As businesses and individuals are moving towards storing their data and information “in the cloud”, so too are higher education institutions and the agencies that service them. At Converge we have successfully built a data warehouse on the Google Cloud Platform. Let’s talk through why you might need a data warehouse, if it is right for higher education, and the architecture of our Converge data warehouse.
The concept of a data warehouse is to create a permanent storage space for the data needed to support reporting, analysis, and other business intelligence (BI) functions. While it may seem wasteful to store data in multiple places (source systems and the data warehouse,) the many advantages of doing this more than justify the effort and expense. The overarching goal is to be able to connect and integrate all of the data from various sources for a client and create a comprehensive dashboard while pulling advanced analytics.
Our clients consistently ask for additional insight into the student journey. For example, which students enrolled after interacting with a campaign or how prospective students are interacting with client web pages. Some of these questions can only be answered if we combine and report on data from various sources – campaign data to CRM data (where applicant data is recorded). To be able to make any significant analysis, we need to gather and store historical data; hence, the need for a data warehouse.
So why did Converge choose the Google Cloud Platform?
Also, Google Cloud comes with a low cost trial. Initially, this helps you play around with some of the cloud applications before committing to a contract. The Google Cloud console provides an easy-to-use interface, where you can view various applications available on the cloud to launch and use.
BigQuery is the built-in data warehouse set up on the Google Cloud Platform. BigQuery allows users to upload data files directly from a local device, cloud storage, Google drive, or even put live streaming data to BigQuery tables.
These files are usually uploaded in JSON or CSV format. If a file is directly uploaded as CSV, the system automatically detects the data type of each field. At the same time, users can edit the schema if they do not want the system generated schema. Once the table is created, only a limited amount of changes can be done to edit the model. Also, the interface allows users to preview and run queries on the tables where query results can be exported into a CSV or Google Sheet. Users can directly pull tables or queries into Google Data Studio to build different reports and dashboards.

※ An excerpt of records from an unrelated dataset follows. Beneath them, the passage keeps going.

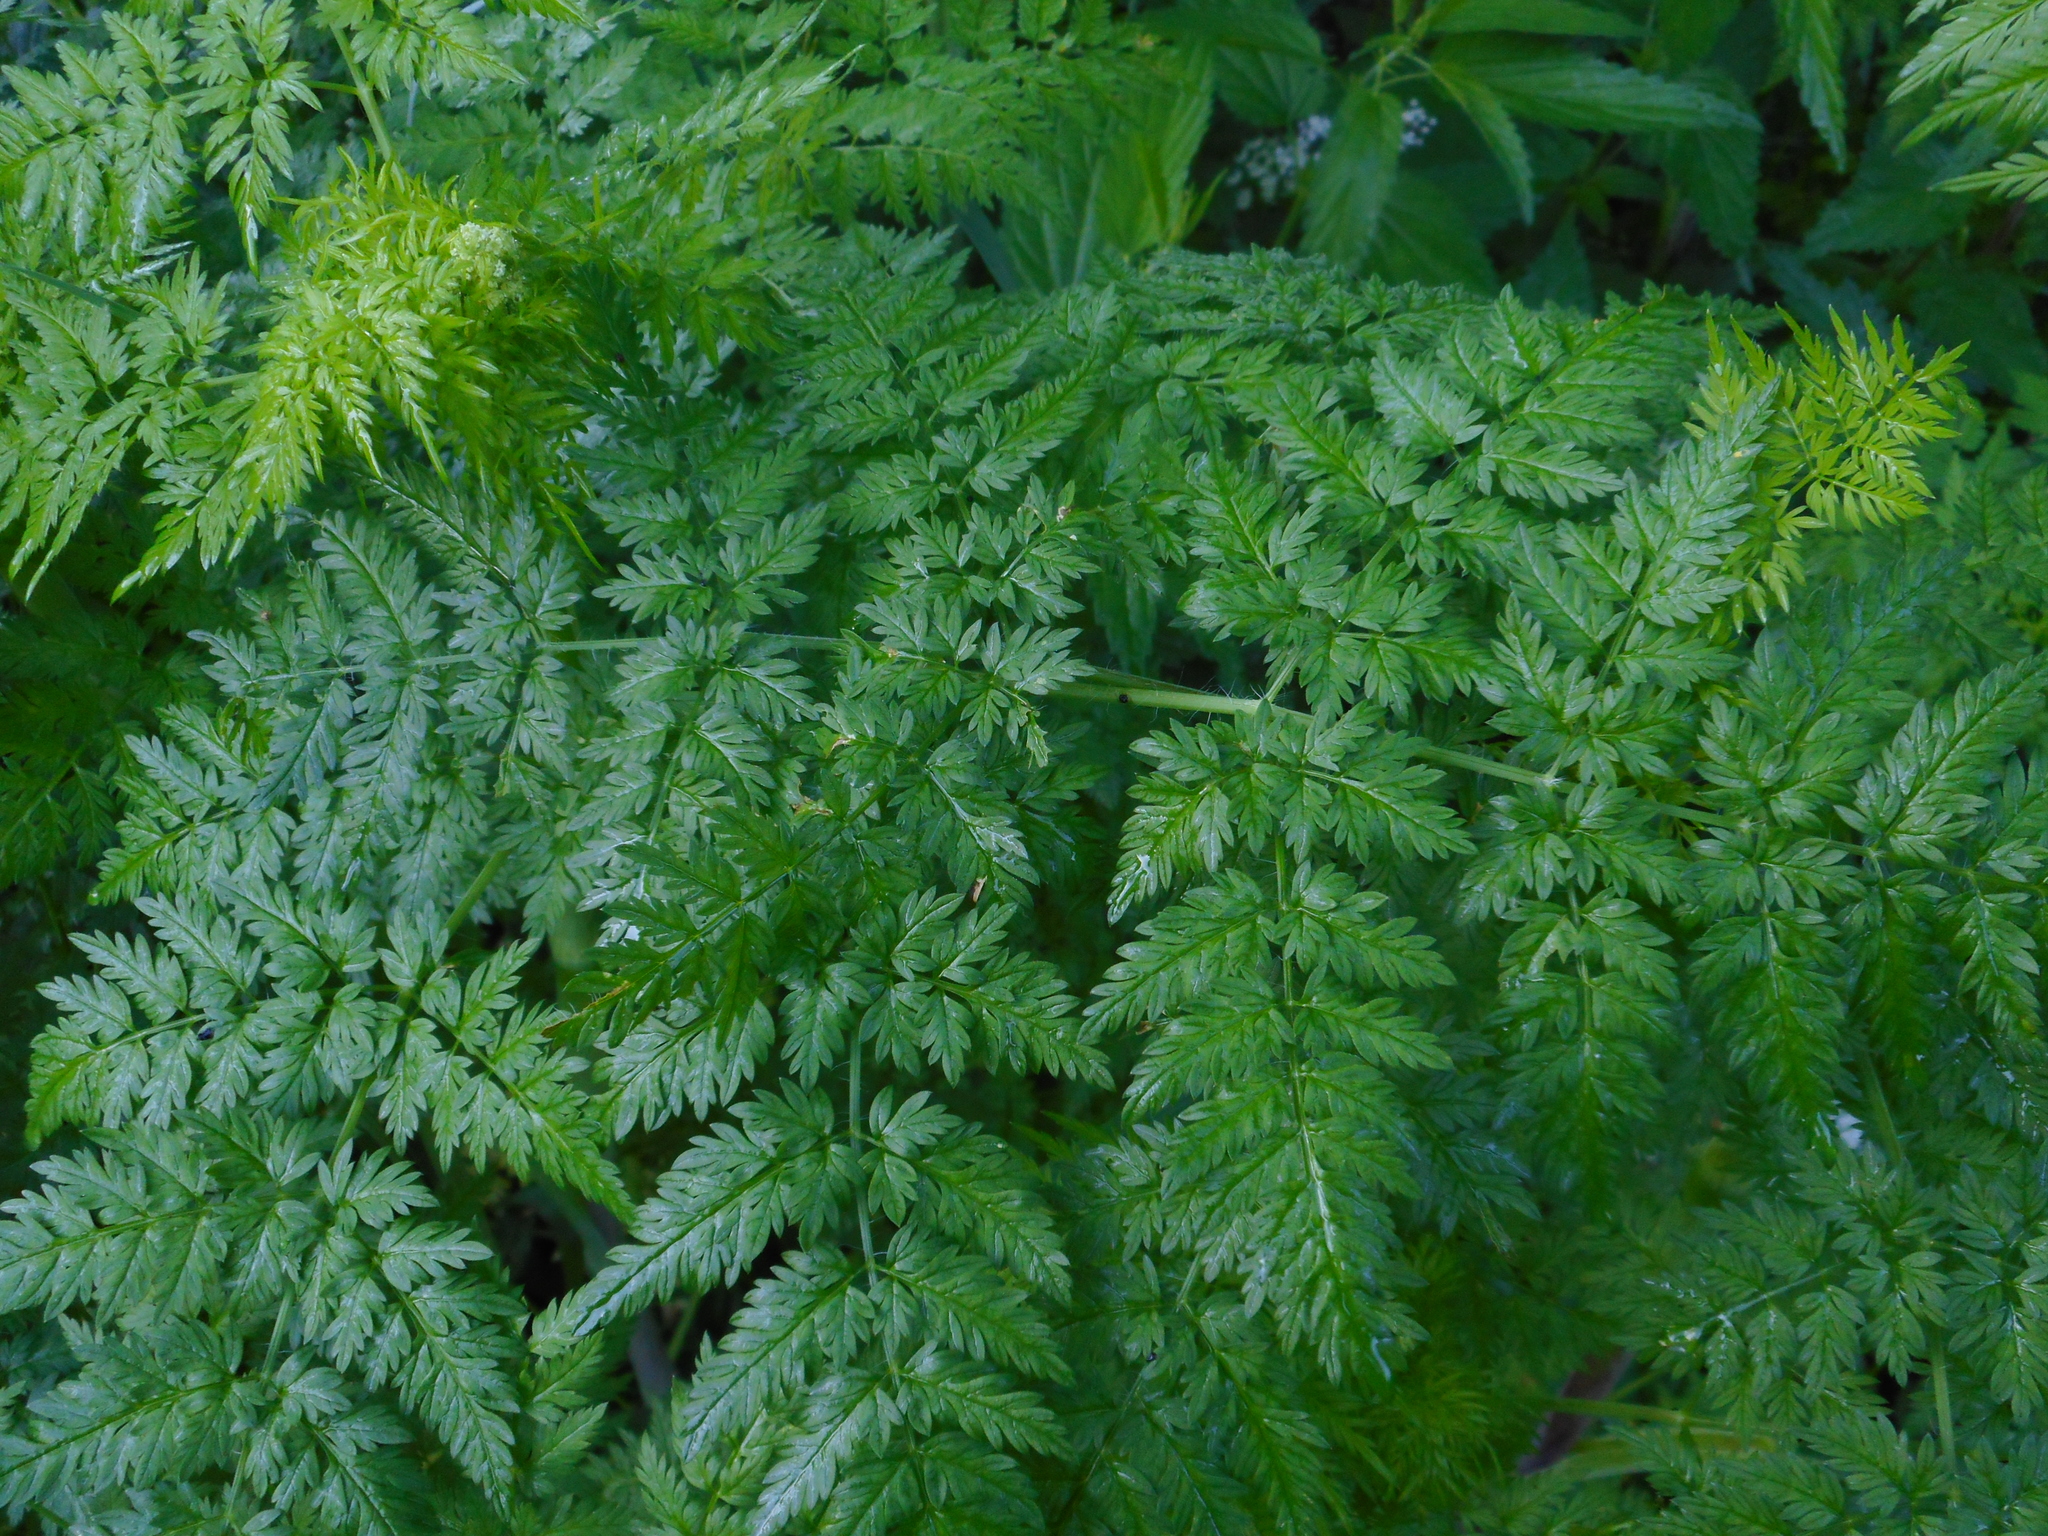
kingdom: Plantae
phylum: Tracheophyta
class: Magnoliopsida
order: Apiales
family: Apiaceae
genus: Conium
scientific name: Conium maculatum
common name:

BigQuery enforces us to maintain the tables in the structure as Project -> Datasets -> Tables. We keep separate datasets for CRM, campaign, Google Analytics data. With each dataset we keep a different table for each entity such as applicants and inquiries in a CRM dataset.
In our current architecture, we are receiving data from the client’s CRM, Google Analytics, and campaign data from various platforms such as Facebook, LinkedIn, and Google Ads. The client is exporting their CRM data daily in CSV format and keeping them on their file server. We created a custom script to connect to the client’s FTP (file transfer platform) for pulling these files into our cloud storage. The client’s campaign data is pulled into Google Sheets, utilizing a third party tool that is integrated with various advertising platforms. Using a custom shell script with gsutil & unix commands we pull the data from Google Sheets to the cloud storage. Both the shell scripts are deployed on virtual machine server, in other words, set up on Google Cloud. These scripts are scheduled to run at specific time daily. This server is also used for keeping our backup and log files. Once the files are in cloud storage, “data prep” flows pull and transform the files. Dataprep is a third party tool that’s integrated with Google Cloud which makes the ETL (extract, transform & load) process easy and interactive. Below is a sample screenshot of Dataprep.
For getting real-time live streaming Google Analytics data to BigQuery, we deployed an application on Google Cloud using a custom script reference.
Data warehouses on the cloud might be an excellent business solution to be considered if your institute has data stored in various source systems and have difficulty sharing data and reporting from these multiple data sources. It is simple and affordable to implement as a solution.